Langsung ke konten

Langsung ke daftar isi

Bila Harapan Tak Terpenuhi

Bila Harapan Tak Terpenuhi

Bila Harapan Tak Terpenuhi

KEKECEWAAN bisa berkembang dalam perkawinan mana pun, sekalipun selama berpacaran seorang pria dan seorang wanita tampaknya sudah sangat cocok. Tetapi, bagaimana kedua insan yang tampaknya begitu serasi sebelum saling mengucapkan ikrar perkawinan ternyata bisa begitu berbeda setelah itu?

Alkitab mengatakan bahwa orang yang menikah akan mengalami ”banyak kesusahan”. (1 Korintus 7:28, Bahasa Indonesia Masa Kini) Sedikit banyaknya, kesusahan demikian sering diakibatkan oleh ketidaksempurnaan manusiawi. (Roma 3:23) Selain itu, salah satu atau keduanya bisa jadi tidak menerapkan prinsip-prinsip Alkitab. (Yesaya 48:17, 18) Namun, adakalanya pria atau wanita memasuki perkawinan dengan harapan yang tidak realistis. Apabila ini terjadi, kesalahpahaman bisa mengakibatkan problem-problem serius.

Harapan yang Tidak Realistis

Sebagai suami atau istri, Saudara tentu memasuki perkawinan dengan harapan-harapan tertentu, seperti halnya kebanyakan orang. Coba bayangkan sejenak, kehidupan seperti apa yang Saudara idamkan. Apakah perkawinan Saudara tidak seperti yang Saudara bayangkan? Jika demikian, jangan menyimpulkan bahwa problem itu tidak dapat diatasi. Dengan menerapkan prinsip Alkitab, Saudara bisa dibantu untuk meluruskan masalahnya. * (2 Timotius 3:16) Sementara itu, ada baiknya Saudara mengevaluasi beberapa hal yang Saudara harapkan tentang perkawinan.
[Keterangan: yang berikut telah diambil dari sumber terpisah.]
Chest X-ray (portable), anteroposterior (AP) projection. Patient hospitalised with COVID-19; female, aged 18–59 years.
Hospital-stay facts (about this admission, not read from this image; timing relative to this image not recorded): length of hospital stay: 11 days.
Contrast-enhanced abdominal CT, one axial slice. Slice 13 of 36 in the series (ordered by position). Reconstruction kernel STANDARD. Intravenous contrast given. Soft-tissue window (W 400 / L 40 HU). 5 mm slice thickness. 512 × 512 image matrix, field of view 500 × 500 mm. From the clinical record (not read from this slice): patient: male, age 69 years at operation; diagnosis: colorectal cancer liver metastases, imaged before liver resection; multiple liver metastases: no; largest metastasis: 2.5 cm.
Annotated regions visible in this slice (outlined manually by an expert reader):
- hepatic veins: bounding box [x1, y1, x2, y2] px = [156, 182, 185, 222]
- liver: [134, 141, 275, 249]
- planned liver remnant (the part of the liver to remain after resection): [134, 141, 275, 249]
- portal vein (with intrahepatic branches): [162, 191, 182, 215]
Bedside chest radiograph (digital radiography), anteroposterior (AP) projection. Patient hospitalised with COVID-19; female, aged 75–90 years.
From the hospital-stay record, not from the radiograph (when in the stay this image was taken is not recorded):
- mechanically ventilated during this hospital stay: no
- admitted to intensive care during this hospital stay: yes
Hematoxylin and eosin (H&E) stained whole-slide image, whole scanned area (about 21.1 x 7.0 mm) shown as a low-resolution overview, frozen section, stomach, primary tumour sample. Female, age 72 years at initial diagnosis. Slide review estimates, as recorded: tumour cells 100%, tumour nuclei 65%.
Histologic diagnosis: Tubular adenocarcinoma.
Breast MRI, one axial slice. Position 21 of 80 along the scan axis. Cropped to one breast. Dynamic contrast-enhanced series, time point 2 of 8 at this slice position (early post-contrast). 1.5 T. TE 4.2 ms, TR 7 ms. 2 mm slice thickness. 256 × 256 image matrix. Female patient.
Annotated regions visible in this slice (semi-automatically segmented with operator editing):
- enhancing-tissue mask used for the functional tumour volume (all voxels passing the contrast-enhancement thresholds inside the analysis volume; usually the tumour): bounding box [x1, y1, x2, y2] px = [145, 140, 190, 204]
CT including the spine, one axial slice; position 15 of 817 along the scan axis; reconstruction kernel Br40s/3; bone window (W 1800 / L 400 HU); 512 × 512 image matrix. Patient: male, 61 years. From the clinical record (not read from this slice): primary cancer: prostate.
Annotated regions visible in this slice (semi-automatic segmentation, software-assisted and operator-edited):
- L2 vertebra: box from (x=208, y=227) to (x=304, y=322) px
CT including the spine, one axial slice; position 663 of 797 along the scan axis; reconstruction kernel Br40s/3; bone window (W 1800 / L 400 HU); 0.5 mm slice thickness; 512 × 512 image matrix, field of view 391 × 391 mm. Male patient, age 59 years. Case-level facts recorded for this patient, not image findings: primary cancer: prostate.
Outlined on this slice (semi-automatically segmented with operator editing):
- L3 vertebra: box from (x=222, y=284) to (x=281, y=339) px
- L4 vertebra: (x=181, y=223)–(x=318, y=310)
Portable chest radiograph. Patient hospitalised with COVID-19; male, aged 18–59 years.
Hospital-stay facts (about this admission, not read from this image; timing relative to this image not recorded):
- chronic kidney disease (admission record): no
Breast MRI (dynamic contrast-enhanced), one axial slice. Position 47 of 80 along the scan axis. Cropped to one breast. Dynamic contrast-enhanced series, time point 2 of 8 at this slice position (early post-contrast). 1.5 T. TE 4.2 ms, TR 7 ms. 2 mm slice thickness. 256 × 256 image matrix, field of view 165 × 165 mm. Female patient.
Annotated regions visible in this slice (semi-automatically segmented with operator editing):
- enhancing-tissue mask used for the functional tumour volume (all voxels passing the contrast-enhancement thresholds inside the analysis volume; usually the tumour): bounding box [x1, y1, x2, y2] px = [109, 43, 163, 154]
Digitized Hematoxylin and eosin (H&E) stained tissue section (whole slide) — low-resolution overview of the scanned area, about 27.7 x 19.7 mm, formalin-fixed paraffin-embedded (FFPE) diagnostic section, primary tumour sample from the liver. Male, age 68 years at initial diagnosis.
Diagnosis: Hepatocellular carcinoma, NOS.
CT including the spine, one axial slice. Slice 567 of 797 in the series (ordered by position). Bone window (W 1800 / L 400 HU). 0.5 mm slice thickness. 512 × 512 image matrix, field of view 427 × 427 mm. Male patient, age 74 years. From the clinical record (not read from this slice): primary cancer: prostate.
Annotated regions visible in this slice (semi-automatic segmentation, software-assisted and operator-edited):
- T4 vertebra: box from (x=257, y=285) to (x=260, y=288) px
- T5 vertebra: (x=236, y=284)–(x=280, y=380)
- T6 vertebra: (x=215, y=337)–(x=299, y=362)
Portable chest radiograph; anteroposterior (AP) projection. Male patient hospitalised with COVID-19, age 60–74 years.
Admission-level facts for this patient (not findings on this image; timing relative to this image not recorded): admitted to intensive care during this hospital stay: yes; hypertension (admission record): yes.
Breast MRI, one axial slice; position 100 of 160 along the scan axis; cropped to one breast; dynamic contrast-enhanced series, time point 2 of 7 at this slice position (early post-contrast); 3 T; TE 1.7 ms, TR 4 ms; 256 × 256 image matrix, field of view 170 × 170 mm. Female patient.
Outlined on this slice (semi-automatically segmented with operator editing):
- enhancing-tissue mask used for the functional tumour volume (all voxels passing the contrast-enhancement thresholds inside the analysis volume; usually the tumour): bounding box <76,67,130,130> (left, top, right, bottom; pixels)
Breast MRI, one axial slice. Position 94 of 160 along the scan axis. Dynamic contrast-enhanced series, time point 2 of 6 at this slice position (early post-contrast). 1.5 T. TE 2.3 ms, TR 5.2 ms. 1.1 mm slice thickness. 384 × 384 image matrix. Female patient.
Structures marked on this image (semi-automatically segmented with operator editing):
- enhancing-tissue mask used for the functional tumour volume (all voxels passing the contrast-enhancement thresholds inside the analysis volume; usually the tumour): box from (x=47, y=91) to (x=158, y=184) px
Misalnya, ada yang menyangka bahwa kehidupan berumah tangga itu akan selalu romantis, seperti yang digambarkan dalam dongeng-dongeng. Atau, mungkin Saudara mengira bahwa Saudara dan teman hidup akan sering bersama-sama atau bahwa Saudara berdua akan berhasil mengatasi perselisihan apa pun dengan penuh kedewasaan. Banyak yang berpendapat bahwa dengan menikah mereka tidak perlu lagi mengendalikan diri dalam hal-hal seksual. Semua harapan yang umum ini kurang realistis, itulah sebabnya beberapa orang pasti akan mengalami kekecewaan.​—Kejadian 3:16.

Harapan lain yang tidak realistis adalah bahwa perkawinan itu sendiri akan membuat seseorang bahagia. Memang, memiliki pasangan hidup bisa menjadi sumber sukacita besar. (Amsal 18:22; 31:10; Pengkhotbah 4:9) Tetapi, dapatkah perkawinan dianggap sebagai obat mujarab untuk semua perselisihan? Orang-orang yang berpendapat demikian biasanya akan kaget menghadapi kenyataan!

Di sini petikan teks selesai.